Bo wróble u nas to już naprawdę rzadkość...i to wcale nie żart...
Mam ogromny karmnik z nasionami i ani jednego wróbla nie widziałem od początku zimy :(
tak jak coraz mniej pszczół.Ot monsanto.
Pisze pszczelarz o pszczółkach :-) No fakt pszczół coraz mniej. I dobry miodek tanieje szkoda.
a w TV mądre głowy mówiły że ta cała genetyka jest ok. tylko my jesteśmy zacofani ,a co do wróbli to było jakaś tak ,wróble swym śpiewem sprowadzają dusze do nowo narodzonego dziecka a jak zabraknie wróbli to będą się rodzić dzieci bez duszy co widać tu po niektórych wpisach:)
Pewnie te większe ptaki ich likwidują, jest zatrzęsienie teraz tych czarnych "wron"? A wiadomo silniejszy atakuje słabszego. Mnie się tak wydaje, bo przecież kiedyś zimy były większe i wróbelków było pełno.
Wiecej pieknych elewacji i wycietych starych drzew i zarosli a na pewno wrobli ubedzie. Brak miejsc do gniazdowania a na dodatek spacerujace kotki dosc skutecznie likwiduje populacje wrobli w miastach. Dodatkowo niektore ptaki drapiezne polubily miasta.
Ze strony tych "czarnych", czyli krukowatych zagrozenie jest minimalne.
A przy okazji: chleb nie jest dobrym pokarmem zima dla ptakow.
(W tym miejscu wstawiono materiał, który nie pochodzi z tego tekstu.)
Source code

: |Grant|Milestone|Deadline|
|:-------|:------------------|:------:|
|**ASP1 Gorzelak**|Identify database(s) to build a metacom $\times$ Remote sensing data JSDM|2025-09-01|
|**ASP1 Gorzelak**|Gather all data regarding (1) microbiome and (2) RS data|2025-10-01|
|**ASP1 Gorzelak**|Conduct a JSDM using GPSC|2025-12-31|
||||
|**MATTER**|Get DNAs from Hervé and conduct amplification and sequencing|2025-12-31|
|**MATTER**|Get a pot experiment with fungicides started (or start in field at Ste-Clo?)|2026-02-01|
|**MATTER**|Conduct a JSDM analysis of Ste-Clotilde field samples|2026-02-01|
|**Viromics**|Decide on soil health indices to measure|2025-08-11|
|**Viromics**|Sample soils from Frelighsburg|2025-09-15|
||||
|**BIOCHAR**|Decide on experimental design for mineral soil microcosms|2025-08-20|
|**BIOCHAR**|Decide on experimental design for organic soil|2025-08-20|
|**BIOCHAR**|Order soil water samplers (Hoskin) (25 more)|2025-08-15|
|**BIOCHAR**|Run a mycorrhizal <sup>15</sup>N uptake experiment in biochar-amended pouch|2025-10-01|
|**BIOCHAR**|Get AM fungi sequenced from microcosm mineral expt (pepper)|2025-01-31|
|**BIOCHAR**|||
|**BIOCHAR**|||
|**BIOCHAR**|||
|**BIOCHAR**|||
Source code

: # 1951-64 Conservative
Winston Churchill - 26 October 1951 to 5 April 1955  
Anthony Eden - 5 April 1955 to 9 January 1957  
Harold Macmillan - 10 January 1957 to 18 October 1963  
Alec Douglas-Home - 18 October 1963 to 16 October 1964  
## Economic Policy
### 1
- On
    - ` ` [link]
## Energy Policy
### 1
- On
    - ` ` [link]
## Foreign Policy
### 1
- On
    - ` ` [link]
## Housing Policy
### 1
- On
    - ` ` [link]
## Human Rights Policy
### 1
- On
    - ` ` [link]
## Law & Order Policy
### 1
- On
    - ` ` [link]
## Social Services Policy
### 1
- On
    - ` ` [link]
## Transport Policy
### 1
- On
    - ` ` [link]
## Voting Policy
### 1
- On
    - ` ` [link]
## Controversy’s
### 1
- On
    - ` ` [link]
tak, masz rację, te wstrętne elewacje i rowery bym jeszcze dodał, a co.
To nie wrony to gawrony. Bardzo wiele osób myli te ptaki. Wron u nas niewiele, są pod ochroną. To takie czarno- popielate ptaki większe od gawronów.
mieszam okruchy chleba ze słoninka i wsypuje do karmika a te cwaniaczki wydziubuja najpierw słoninę i jak zostanie tylko chleb przez jakiś czas przylatują i sprawdzają czy przypadkiem nie ma słoniny:)po czym zrezygnowane zabieraja się za chleb:)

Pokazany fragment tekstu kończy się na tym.